When departments don’t act, in some cases governments or the courts do.
Washington state legislators passed a 2021 criminal justice reform bill that greatly restricted any department’s ability to pursue. According to media reports, police now must witness a suspect leaving the scene of a crime or believe the suspect presents an immediate threat to public safety in order to have probable cause to pursue their vehicle. Numerous agencies and groups representing police have criticized the new law as a one-size-fits-all approach that will have negative unintended consequence.
Alpert said a much better solution involves departments tightening their own policies before legislatures or courts mandate changes.
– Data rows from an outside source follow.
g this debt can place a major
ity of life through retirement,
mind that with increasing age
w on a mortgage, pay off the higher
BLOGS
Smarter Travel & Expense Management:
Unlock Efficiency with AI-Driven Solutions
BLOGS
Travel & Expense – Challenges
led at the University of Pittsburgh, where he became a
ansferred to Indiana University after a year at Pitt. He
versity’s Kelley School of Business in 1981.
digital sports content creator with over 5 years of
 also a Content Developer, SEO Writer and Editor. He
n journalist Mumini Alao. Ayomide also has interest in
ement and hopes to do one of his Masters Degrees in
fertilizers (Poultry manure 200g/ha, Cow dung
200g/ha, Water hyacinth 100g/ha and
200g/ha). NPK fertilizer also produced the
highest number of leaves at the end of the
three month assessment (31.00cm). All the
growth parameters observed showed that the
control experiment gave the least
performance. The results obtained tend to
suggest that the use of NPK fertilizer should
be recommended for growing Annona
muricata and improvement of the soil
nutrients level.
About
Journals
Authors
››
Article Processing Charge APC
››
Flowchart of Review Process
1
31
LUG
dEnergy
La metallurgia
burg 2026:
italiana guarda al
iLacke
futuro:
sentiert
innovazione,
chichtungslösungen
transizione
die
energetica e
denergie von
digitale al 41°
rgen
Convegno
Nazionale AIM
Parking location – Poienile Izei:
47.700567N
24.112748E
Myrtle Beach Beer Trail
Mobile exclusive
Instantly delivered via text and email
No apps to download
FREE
“We don’t want judicial rulemaking,” he said. “We want police departments to deal with it themselves. But the more this goes on and on — we’ve seen it with taser use, we’ve seen it with a lot of other weapons, where the court are just basically saying ‘you’re not making the right decision, we’re going to make it for you.’ And that’s just the wrong way to run a police department.”
Training is another key element, Alpert said. Officers intuitively “want to catch the bad guy,” and good initial and ongoing training can help officers counteract the emotion and adrenaline that invariably accompany a pursuit he said contribute to officers “doing things they shouldn’t do.
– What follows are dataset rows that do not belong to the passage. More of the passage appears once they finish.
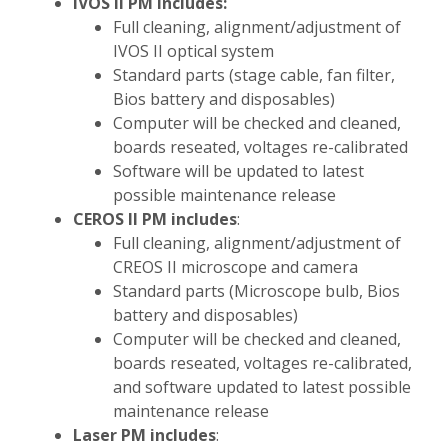
IVOS II PM includes:
Full cleaning, alignment/adjustment of
IVOS II optical system
Standard parts (stage cable, fan filter,
Bios battery and disposables)
Computer will be checked and cleaned,
boards reseated, voltages re-calibrated
Software will be updated to latest
possible maintenance release
CEROS II PM includes
:
Full cleaning, alignment/adjustment of
CREOS II microscope and camera
Standard parts (Microscope bulb, Bios
battery and disposables)
Computer will be checked and cleaned,
boards reseated, voltages re-calibrated,
and software updated to latest possible
maintenance release
Laser PM includes
: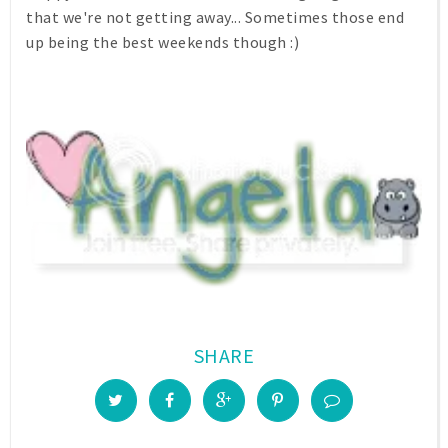
that we're not getting away... Sometimes those end
up being the best weekends though :)
SHARE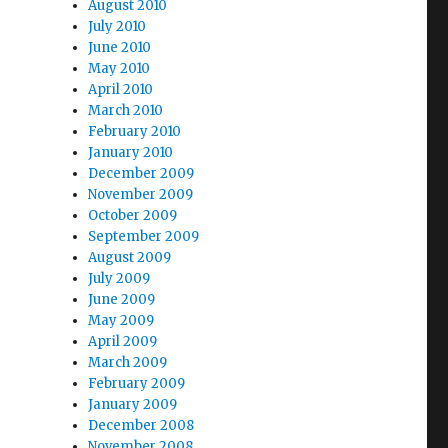
August 2010
July 2010
June 2010
May 2010
April 2010
March 2010
February 2010
January 2010
December 2009
November 2009
October 2009
September 2009
August 2009
July 2009
June 2009
May 2009
April 2009
March 2009
February 2009
January 2009
December 2008
November 2008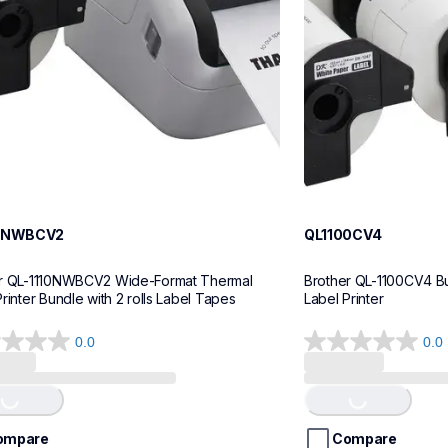
10NWBCV2
QL1100CV4
r QL-1110NWBCV2 Wide-Format Thermal 
Brother QL-1100CV4 Bu
rinter Bundle with 2 rolls Label Tapes
Label Printer
0.0
0.0
0.0
out
of
ing...
Loading...
5
stars.
ompare
Compare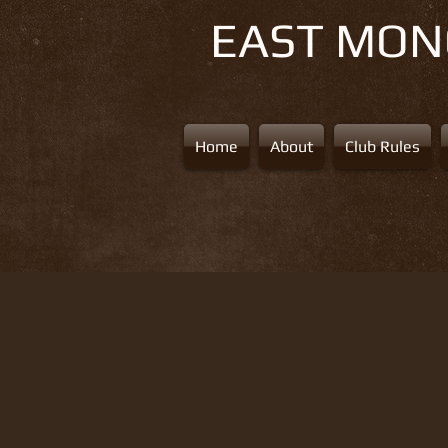
EAST MO
Home
About
Club Rules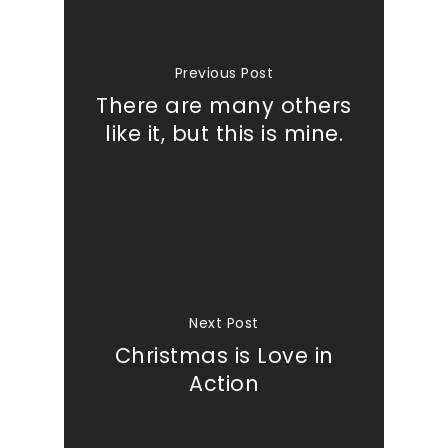
Previous Post
There are many others
like it, but this is mine.
Next Post
Christmas is Love in
Action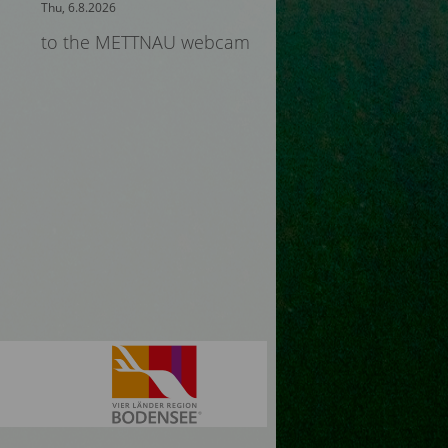
Thu, 6.8.2026
to the METTNAU webcam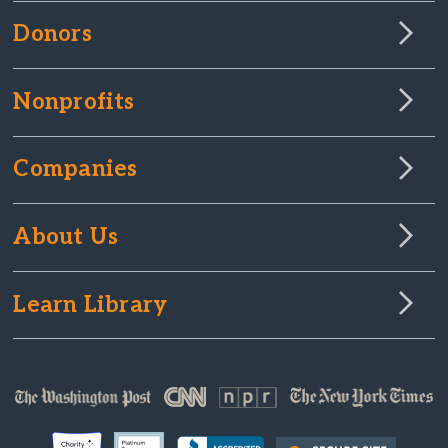
Donors
Nonprofits
Companies
About Us
Learn Library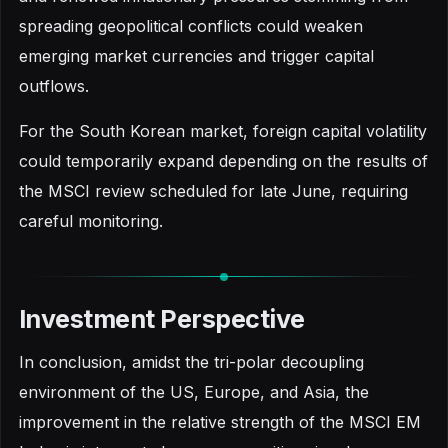
spreading geopolitical conflicts could weaken
emerging market currencies and trigger capital
outflows.
For the South Korean market, foreign capital volatility
could temporarily expand depending on the results of
the MSCI review scheduled for late June, requiring
careful monitoring.
Investment Perspective
In conclusion, amidst the tri-polar decoupling
environment of the US, Europe, and Asia, the
improvement in the relative strength of the MSCI EM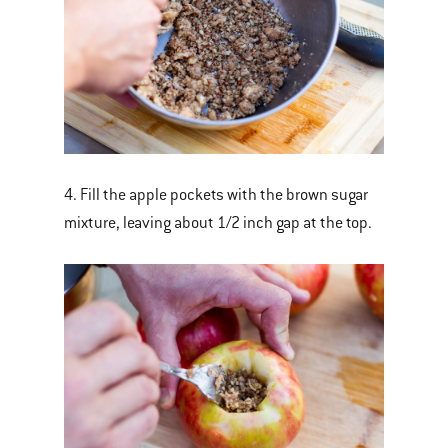
4. Fill the apple pockets with the brown sugar
mixture, leaving about 1/2 inch gap at the top.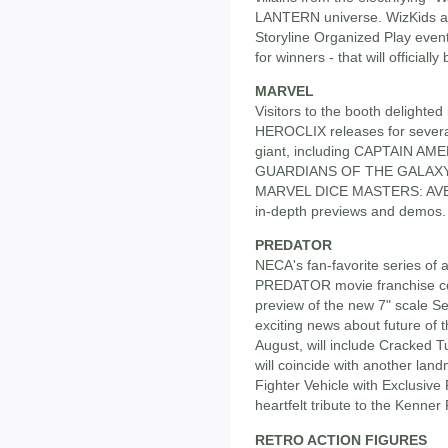
LANTERN universe. WizKids al
Storyline Organized Play even
for winners - that will officiall
MARVEL
Visitors to the booth delighted
HEROCLIX releases for severa
giant, including CAPTAIN A
GUARDIANS OF THE GALAXY. Th
MARVEL DICE MASTERS: AVEN
in-depth previews and demos.
PREDATOR
NECA's fan-favorite series of a
PREDATOR movie franchise co
preview of the new 7" scale Se
exciting news about future of t
August, will include Cracked
will coincide with another land
Fighter Vehicle with Exclusive
heartfelt tribute to the Kenner
RETRO ACTION FIGURES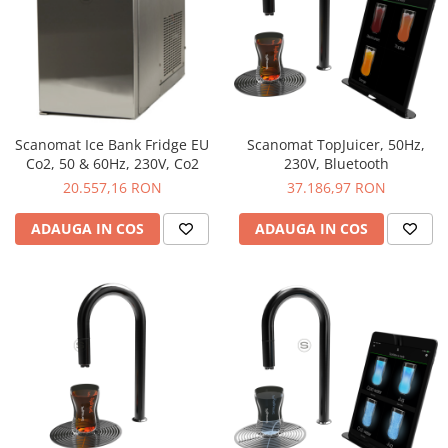
Scanomat Ice Bank Fridge EU
Scanomat TopJuicer, 50Hz,
Co2, 50 & 60Hz, 230V, Co2
230V, Bluetooth
20.557,16 RON
37.186,97 RON
ADAUGA IN COS
ADAUGA IN COS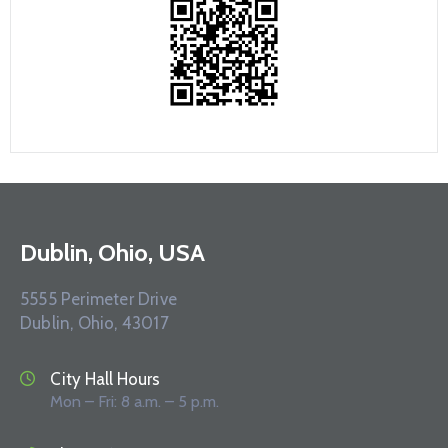
Dublin, Ohio, USA
5555 Perimeter Drive
Dublin, Ohio, 43017
City Hall Hours
Mon – Fri: 8 a.m. – 5 p.m.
“I think training can resolve most of them and I think that’s where there has to be policy, there has to be training, there has to be good supervision and accountability.”
Stanton said there’s precedent for some sort of state action. Tennessee passed the “Vanessa K. Free Act” in 1995, two years after Vanessa Free, a University of Tennessee-Chattanooga student from Kingsport, was killed when a police car ran a red light at high speed and hit the car she was riding in.
The officer wasn’t operating his emergency equipment, according to a lawsuit. The law requires anyone who drives an emergency vehicle in an official capacity to be adequately trained, including at least two hours annually of ongoing training.
“Hopefully in this situation, tragic loss of life, hopefully positive things can come about because of it,” Stanton said of the crash that caused Pearson’s death. “Maybe policies changed, maybe additional training, maybe even laws changed in this state … otherwise it’s a very negative and tragic situation.”